What processes can help?
Use Scheduled Down Time
This is probably the most important process to enforce. If someone is going to be working on a system, schedule downtime! Prevent the alerts going out in the first place. If you have regular maintenance windows for sets of hosts, set up the scheduled downtime to recur automatically. If there are processes that will trigger alerts periodically (such as CPU alerts triggered by disk scrubs on NetApp filers), schedule recurring downtime for just that alert.
Get Rid of unneeded alerts
For every alert received, an assessment should be made during the initial deployment of the monitoring – was the alert needed? If so, acknowledge the alert and go fix the problem. If not, how general can the removal of the alert be made? If the alert is regarding buffer discards on a switch, but only on the port where a 1Gbps network links to a 100Mbps uplink, discards are normal and expected, so the threshold should be adjusted just for this one specific port. If the alert is regarding swap space used on a QA system, and QA regularly engages in stress tests that would trigger this, you should disable the alert or adjust the threshold on the QA group. (For resources shared on systems, such as storage array volumes, you should add a filter to disable the QA alerts, or set different thresholds.)
Send alerts to the right place
For every valid alert received, make sure it’s going to the all the right people, only the right people, by the right methods, and is escalating at appropriate periods. (An example of inappropriate escalation would be sending warning alerts on production systems via email, instead of pager – but escalate them every 5 minutes.
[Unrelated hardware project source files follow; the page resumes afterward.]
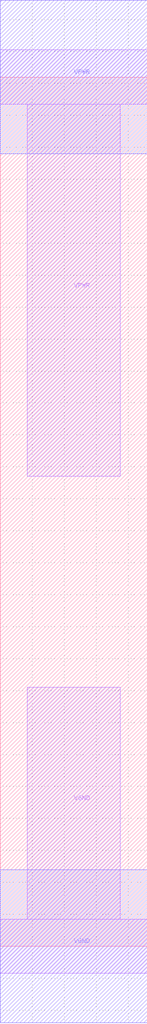
<source format=lef>
# Copyright 2020 The SkyWater PDK Authors
#
# Licensed under the Apache License, Version 2.0 (the "License");
# you may not use this file except in compliance with the License.
# You may obtain a copy of the License at
#
#     https://www.apache.org/licenses/LICENSE-2.0
#
# Unless required by applicable law or agreed to in writing, software
# distributed under the License is distributed on an "AS IS" BASIS,
# WITHOUT WARRANTIES OR CONDITIONS OF ANY KIND, either express or implied.
# See the License for the specific language governing permissions and
# limitations under the License.
#
# SPDX-License-Identifier: Apache-2.0

VERSION 5.5 ;
NAMESCASESENSITIVE ON ;
BUSBITCHARS "[]" ;
DIVIDERCHAR "/" ;
MACRO sky130_fd_sc_hd__tapvpwrvgnd_1
  CLASS CORE ;
  SOURCE USER ;
  ORIGIN  0.000000  0.000000 ;
  SIZE  0.460000 BY  2.720000 ;
  SYMMETRY X Y R90 ;
  SITE unithd ;
  PIN VGND
    DIRECTION INOUT ;
    SHAPE ABUTMENT ;
    USE GROUND ;
    PORT
      LAYER li1 ;
        RECT 0.000000 -0.085000 0.460000 0.085000 ;
        RECT 0.085000  0.085000 0.375000 0.810000 ;
    END
    PORT
      LAYER met1 ;
        RECT 0.000000 -0.240000 0.460000 0.240000 ;
    END
  END VGND
  PIN VPWR
    DIRECTION INOUT ;
    SHAPE ABUTMENT ;
    USE POWER ;
    PORT
      LAYER li1 ;
        RECT 0.000000 2.635000 0.460000 2.805000 ;
        RECT 0.085000 1.470000 0.375000 2.635000 ;
    END
    PORT
      LAYER met1 ;
        RECT 0.000000 2.480000 0.460000 2.960000 ;
    END
  END VPWR
  OBS
  END
END sky130_fd_sc_hd__tapvpwrvgnd_1
END LIBRARY

</source>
If three warnings occur at 1.00 am, and no one checks the email until 8.00 am, everyone will have 250 email alerts cluttering their inbox.) The set of people that want to know about network retransmissions are probably different from the set that wants to know about a commerce site being completely down.
Review
We recommend a weekly review, especially during the initial roll out of a monitoring system, to ensure the above points:
- every alert was valid. If not, consensus is arrived at as to how and at what level the alert needs to be tuned. If alerts were the result of scheduled staff actions, but no one told the monitoring about the scheduled down time, liberal use of the clue stick (or stronger action) is recommended.
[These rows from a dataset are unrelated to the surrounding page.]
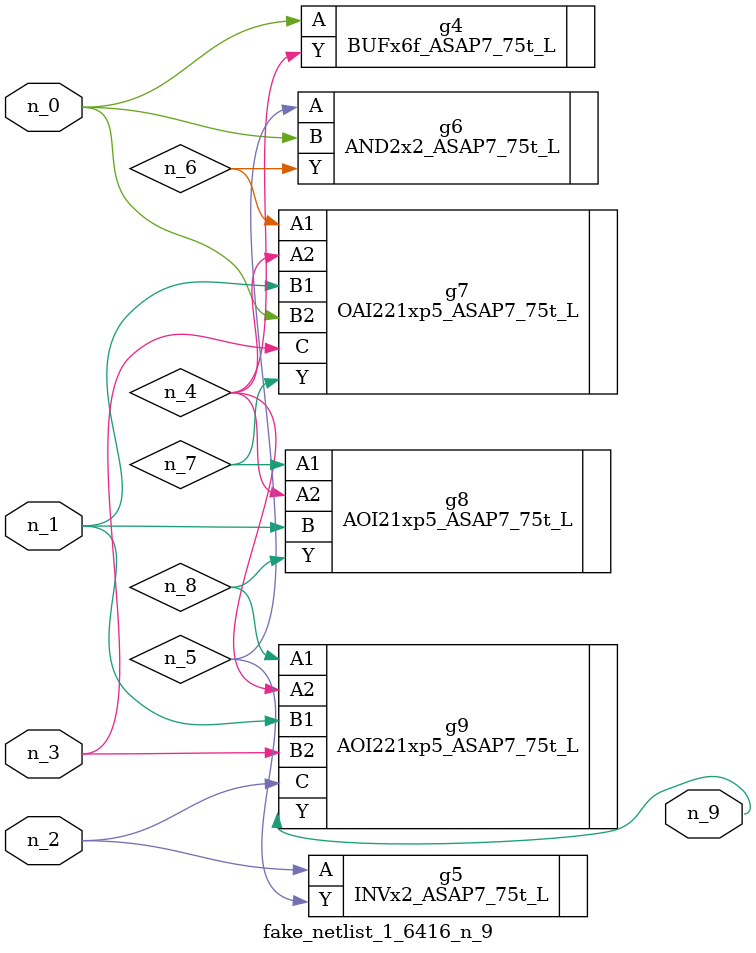
<source format=v>
module fake_netlist_1_6416_n_9 (n_3, n_1, n_2, n_0, n_9);
input n_3;
input n_1;
input n_2;
input n_0;
output n_9;
wire n_6;
wire n_4;
wire n_5;
wire n_7;
wire n_8;
BUFx6f_ASAP7_75t_L g4 ( .A(n_0), .Y(n_4) );
INVx2_ASAP7_75t_L g5 ( .A(n_2), .Y(n_5) );
AND2x2_ASAP7_75t_L g6 ( .A(n_5), .B(n_0), .Y(n_6) );
OAI221xp5_ASAP7_75t_L g7 ( .A1(n_6), .A2(n_4), .B1(n_1), .B2(n_0), .C(n_3), .Y(n_7) );
AOI21xp5_ASAP7_75t_L g8 ( .A1(n_7), .A2(n_4), .B(n_1), .Y(n_8) );
AOI221xp5_ASAP7_75t_L g9 ( .A1(n_8), .A2(n_4), .B1(n_1), .B2(n_3), .C(n_2), .Y(n_9) );
endmodule
</source>
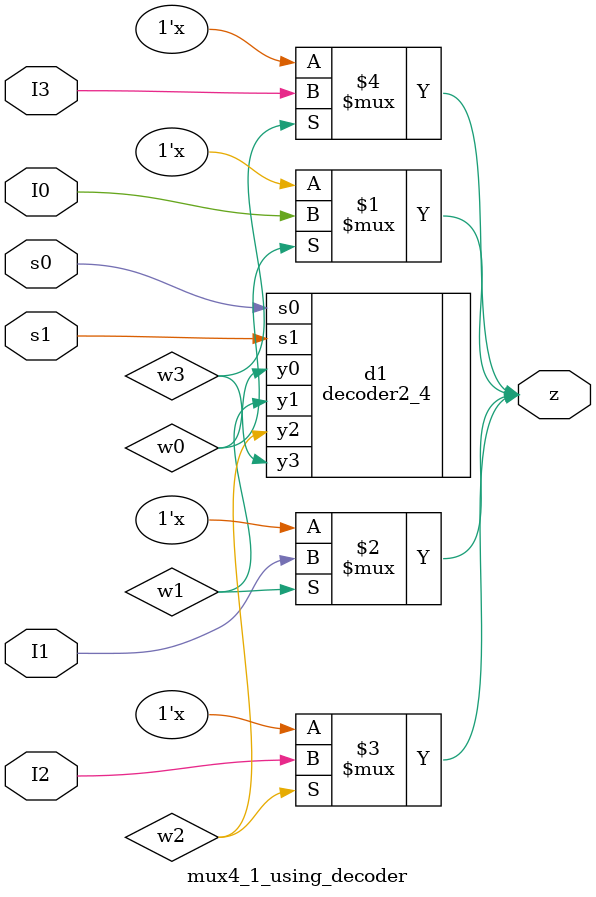
<source format=v>
`timescale 1ns / 1ps
module mux4_1_using_decoder(input I0,I1,I2,I3,s1,s0, output z);

wire w0,w1,w2,w3;
decoder2_4 d1(.s1(s1),.s0(s0),.y3(w3),.y2(w2),.y1(w1),.y0(w0));
bufif1 b1(z,I0,w0);  // (out,in,enable)//
bufif1 b2(z,I1,w1);
bufif1 b3(z,I2,w2);
bufif1 b4(z,I3,w3);


endmodule


</source>
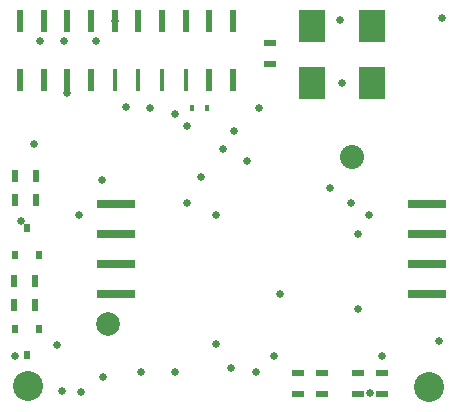
<source format=gbr>
%FSLAX23Y23*%
%MOIN*%
G04 EasyPC Gerber Version 13.0.2 Build 2807 *
%ADD21R,0.01500X0.02000*%
%ADD72R,0.01700X0.07500*%
%ADD27R,0.02000X0.02800*%
%ADD28R,0.02000X0.04000*%
%ADD29R,0.02300X0.07500*%
%ADD25R,0.04000X0.02000*%
%ADD22R,0.13000X0.03000*%
%ADD26R,0.09000X0.11000*%
%ADD73C,0.02500*%
%ADD24C,0.07900*%
%ADD23C,0.08000*%
%ADD20C,0.10000*%
X0Y0D02*
D02*
D20*
X17335Y17420D03*
X18670Y17415D03*
D02*
D21*
X17880Y18345D03*
X17930D03*
D02*
D22*
X17628Y17725D03*
Y17825D03*
Y17925D03*
Y18025D03*
X18665Y17725D03*
Y17825D03*
Y17925D03*
Y18025D03*
D02*
D23*
X18414Y18182D03*
D02*
D24*
X17602Y17625D03*
D02*
D25*
X18141Y18493D03*
Y18562D03*
X18234Y17393D03*
Y17462D03*
X18314Y17393D03*
Y17462D03*
X18434Y17393D03*
Y17462D03*
X18514Y17393D03*
Y17462D03*
D02*
D26*
X18280Y18430D03*
Y18620D03*
X18480Y18430D03*
Y18620D03*
D02*
D27*
X17290Y17608D03*
Y17857D03*
X17330Y17521D03*
Y17944D03*
X17370Y17608D03*
Y17857D03*
D02*
D28*
X17288Y17689D03*
X17288Y17770D03*
X17291Y18038D03*
Y18118D03*
X17357Y17689D03*
X17357Y17770D03*
X17360Y18038D03*
Y18118D03*
D02*
D29*
X17309Y18440D03*
Y18637D03*
X17387Y18440D03*
Y18637D03*
X17466Y18440D03*
Y18637D03*
X17545Y18440D03*
Y18637D03*
X17624D03*
X17702D03*
X17781D03*
X17860D03*
X17939Y18440D03*
Y18637D03*
X18017Y18440D03*
Y18637D03*
D02*
D72*
X17624Y18440D03*
X17702D03*
X17781D03*
X17860D03*
D02*
D73*
X17290Y17520D03*
X17310Y17970D03*
X17355Y18225D03*
X17375Y18570D03*
X17430Y17555D03*
X17448Y17402D03*
X17455Y18570D03*
X17465Y18395D03*
X17505Y17990D03*
X17510Y17400D03*
X17560Y18570D03*
X17580Y18105D03*
X17585Y17450D03*
X17625Y18635D03*
X17660Y18350D03*
X17710Y17465D03*
X17741Y18347D03*
X17823Y17465D03*
Y18327D03*
X17865Y18030D03*
Y18285D03*
X17910Y18115D03*
X17960Y17560D03*
Y17990D03*
X17985Y18210D03*
X18010Y17480D03*
X18020Y18270D03*
X18065Y18170D03*
X18095Y17465D03*
X18105Y18345D03*
X18155Y17520D03*
X18175Y17725D03*
X18340Y18080D03*
X18375Y18640D03*
X18380Y18430D03*
X18410Y18030D03*
X18435Y17675D03*
Y17925D03*
X18470Y17990D03*
X18475Y17395D03*
X18515Y17520D03*
X18705Y17570D03*
X18715Y18645D03*
X0Y0D02*
M02*

</source>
- every alert was delivered to all, and only, the correct recipients.
- the escalations for each alert were valid and appropriate.
- don’t close any incident that was not alerted on, until the alerts to detect it have been created.
Putting processes will likely be the key to your monitoring deployment succeeding or failing, and is another area that a SaaS monitoring service is likely to be superior to a premise based system. A SaaS service is invested in your continual use and satisfaction of monitoring – they don’t get the money up front. At LogicMonitor, at least, we help our customers with the whole implementation, including processes.